◆ Your assignment:
Start to finish, print the data below exactly, without the images.

-- Supplied records follows --

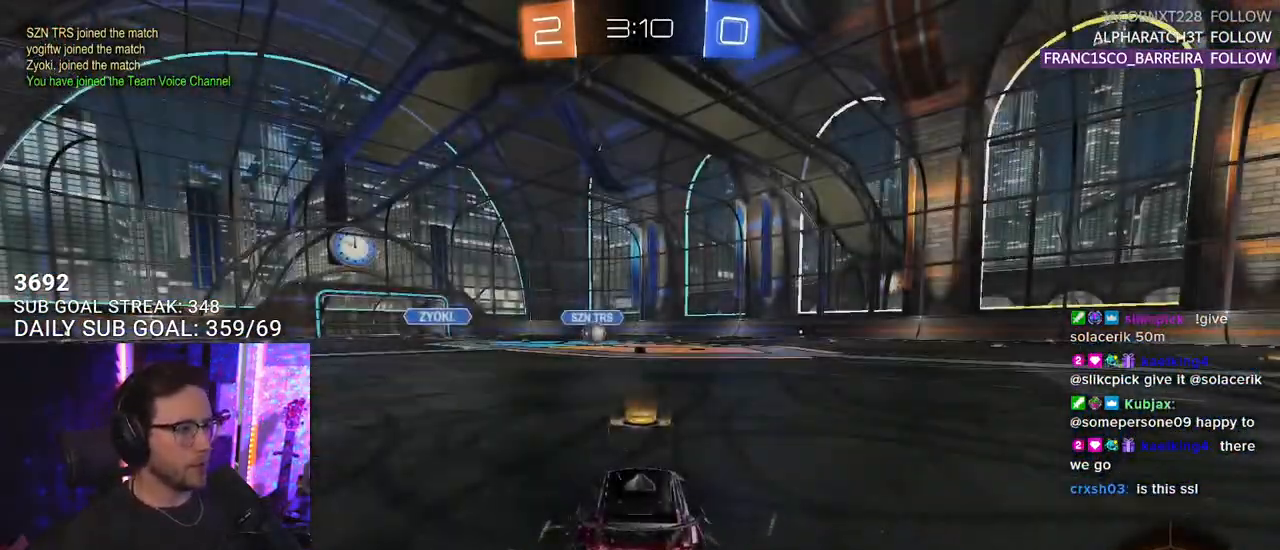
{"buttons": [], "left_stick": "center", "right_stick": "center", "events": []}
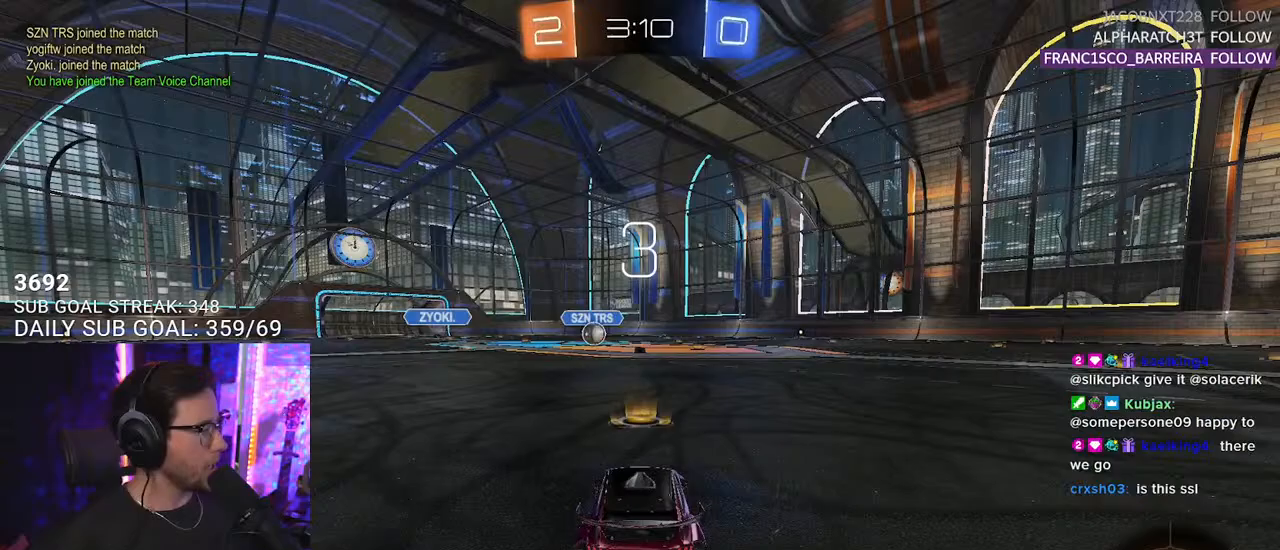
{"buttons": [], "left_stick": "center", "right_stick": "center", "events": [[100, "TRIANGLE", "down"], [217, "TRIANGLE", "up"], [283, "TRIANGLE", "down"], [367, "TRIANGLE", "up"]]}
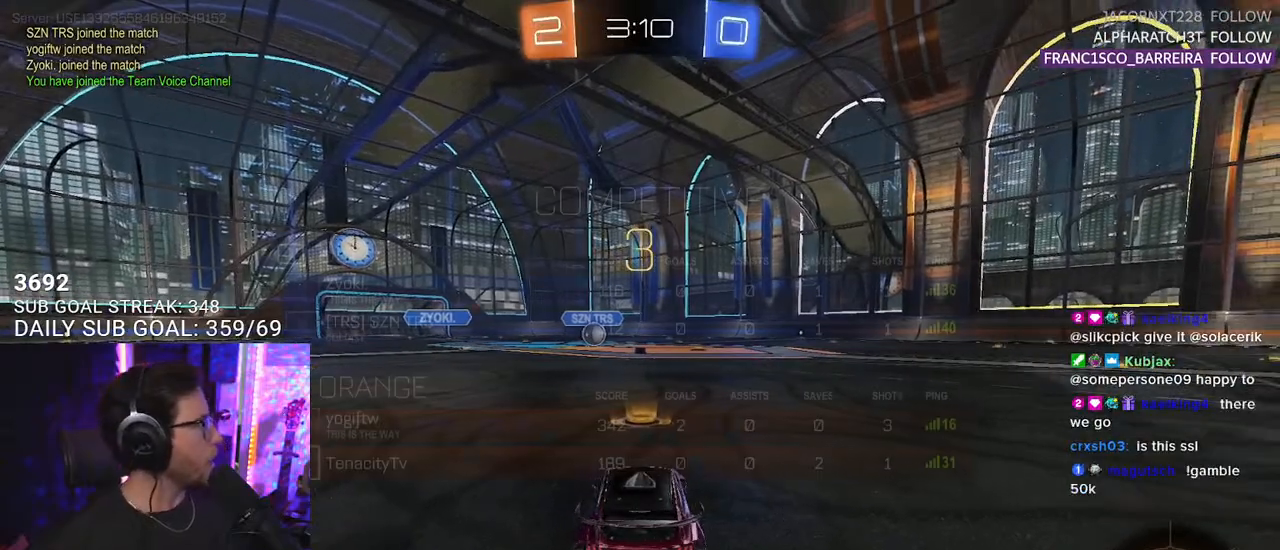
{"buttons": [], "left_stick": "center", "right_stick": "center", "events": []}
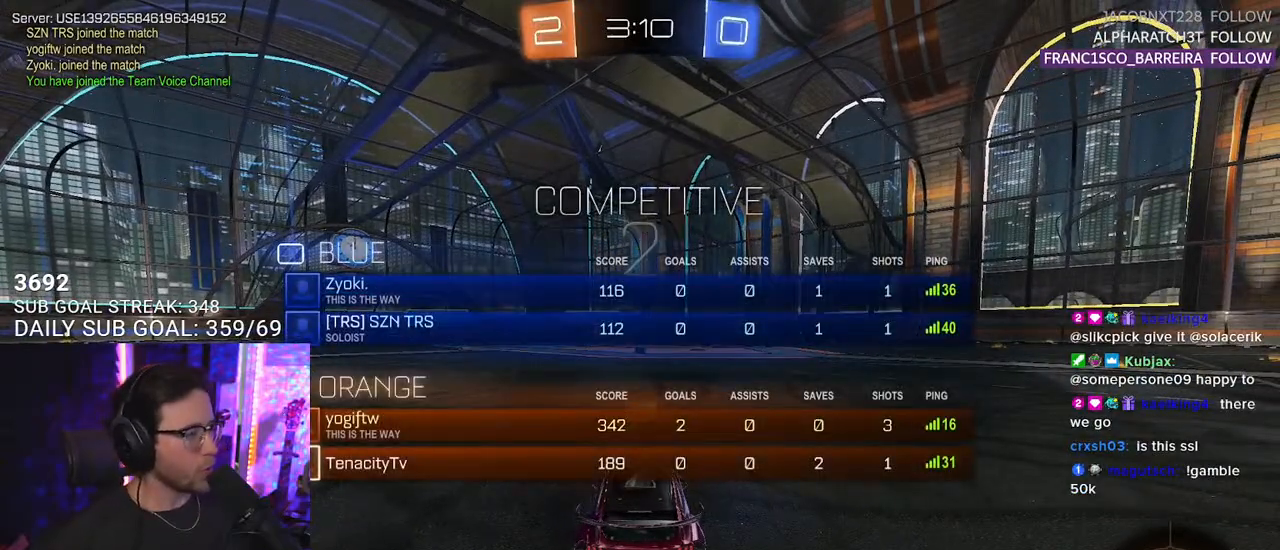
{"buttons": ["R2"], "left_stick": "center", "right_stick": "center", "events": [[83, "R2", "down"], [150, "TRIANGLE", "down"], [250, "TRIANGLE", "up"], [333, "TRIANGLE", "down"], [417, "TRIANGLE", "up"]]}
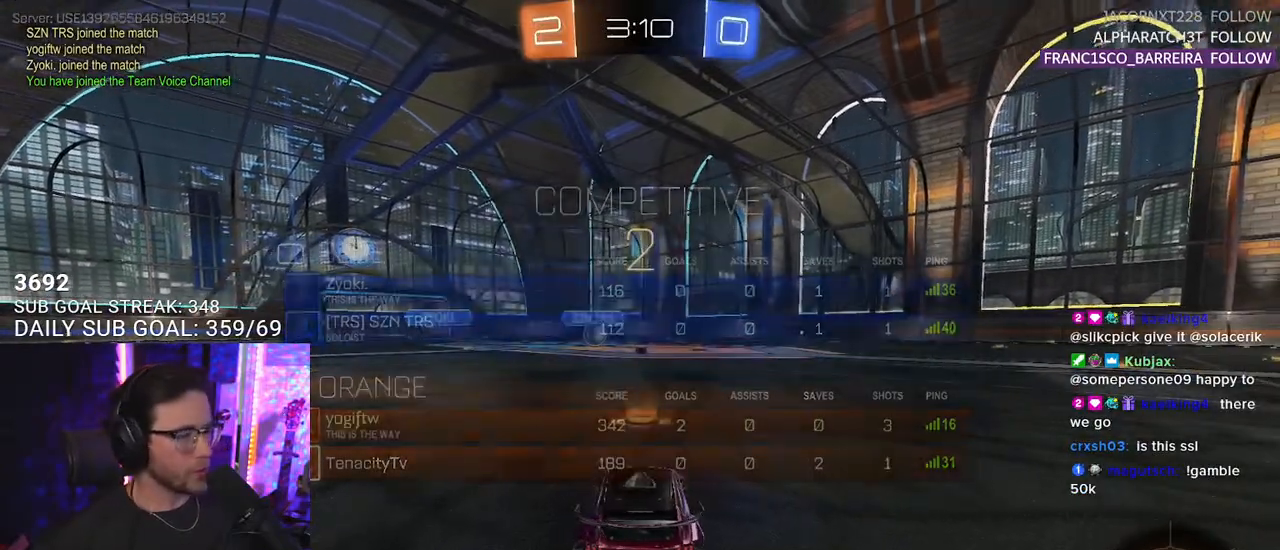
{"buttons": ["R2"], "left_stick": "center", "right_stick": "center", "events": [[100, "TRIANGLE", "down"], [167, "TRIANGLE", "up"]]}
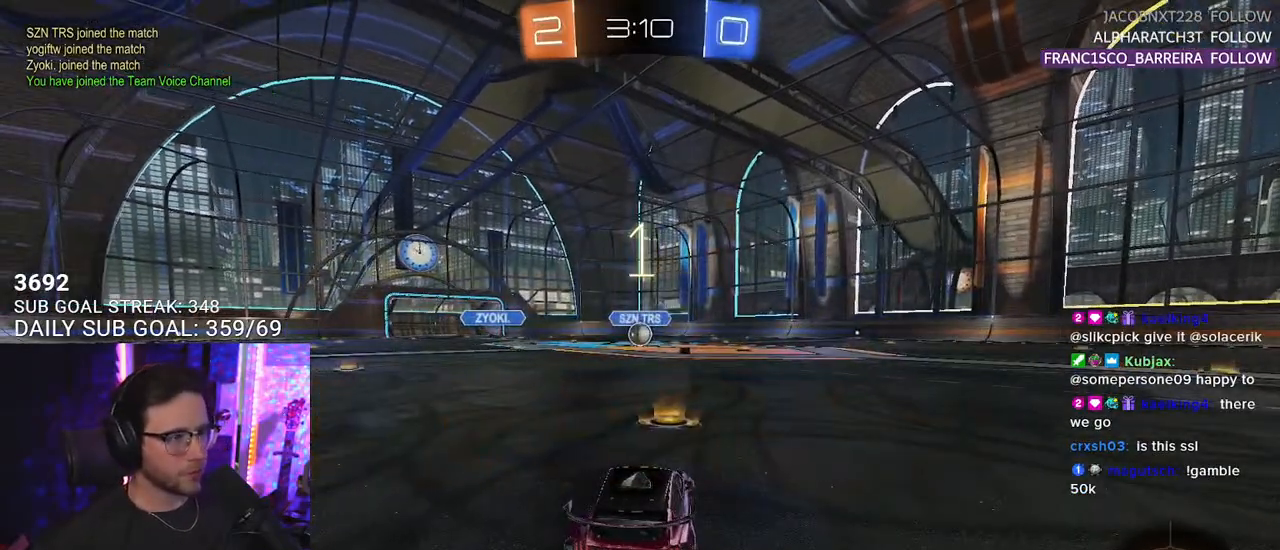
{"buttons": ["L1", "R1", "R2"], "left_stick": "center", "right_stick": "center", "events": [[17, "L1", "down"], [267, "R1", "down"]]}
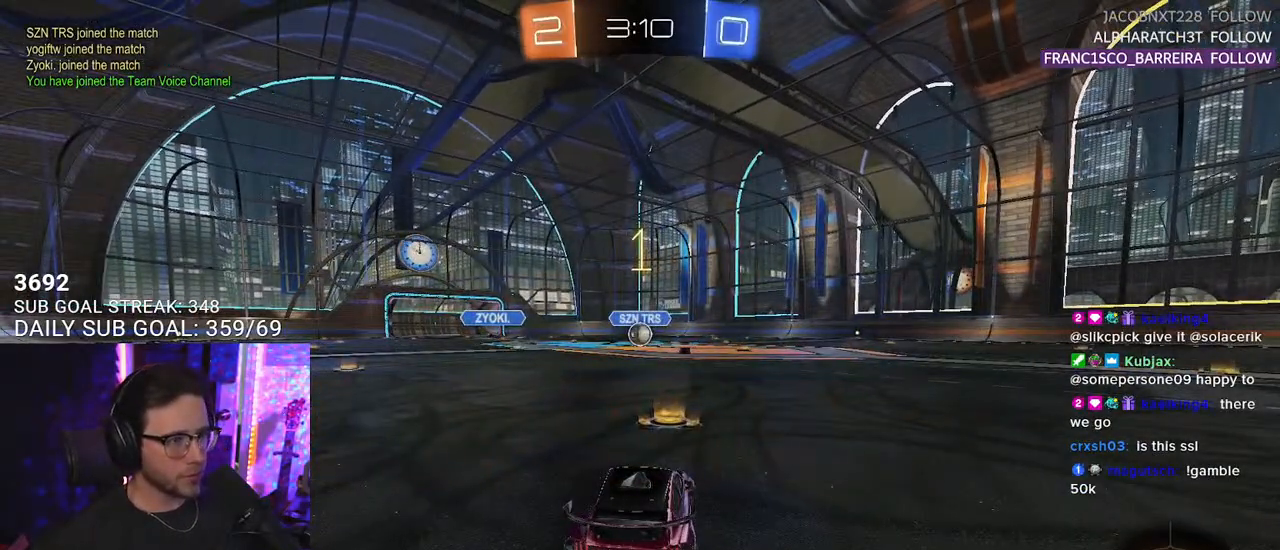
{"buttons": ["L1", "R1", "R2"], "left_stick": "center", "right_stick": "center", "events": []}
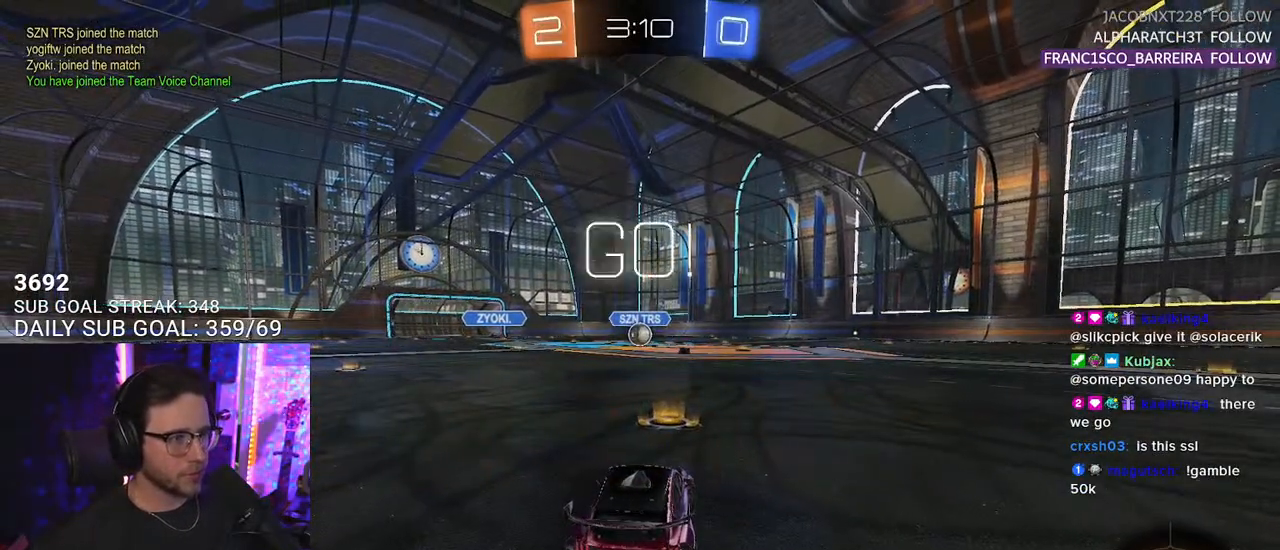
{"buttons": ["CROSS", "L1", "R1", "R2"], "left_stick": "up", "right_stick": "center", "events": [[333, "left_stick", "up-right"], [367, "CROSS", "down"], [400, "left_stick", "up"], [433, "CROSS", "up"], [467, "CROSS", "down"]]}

-- Supplied records concluded --

◆ Solution to this task:
{"buttons": [], "left_stick": "center", "right_stick": "center", "events": []}
{"buttons": [], "left_stick": "center", "right_stick": "center", "events": [[100, "TRIANGLE", "down"], [217, "TRIANGLE", "up"], [283, "TRIANGLE", "down"], [367, "TRIANGLE", "up"]]}
{"buttons": [], "left_stick": "center", "right_stick": "center", "events": []}
{"buttons": ["R2"], "left_stick": "center", "right_stick": "center", "events": [[83, "R2", "down"], [150, "TRIANGLE", "down"], [250, "TRIANGLE", "up"], [333, "TRIANGLE", "down"], [417, "TRIANGLE", "up"]]}
{"buttons": ["R2"], "left_stick": "center", "right_stick": "center", "events": [[100, "TRIANGLE", "down"], [167, "TRIANGLE", "up"]]}
{"buttons": ["L1", "R1", "R2"], "left_stick": "center", "right_stick": "center", "events": [[17, "L1", "down"], [267, "R1", "down"]]}
{"buttons": ["L1", "R1", "R2"], "left_stick": "center", "right_stick": "center", "events": []}
{"buttons": ["CROSS", "L1", "R1", "R2"], "left_stick": "up", "right_stick": "center", "events": [[333, "left_stick", "up-right"], [367, "CROSS", "down"], [400, "left_stick", "up"], [433, "CROSS", "up"], [467, "CROSS", "down"]]}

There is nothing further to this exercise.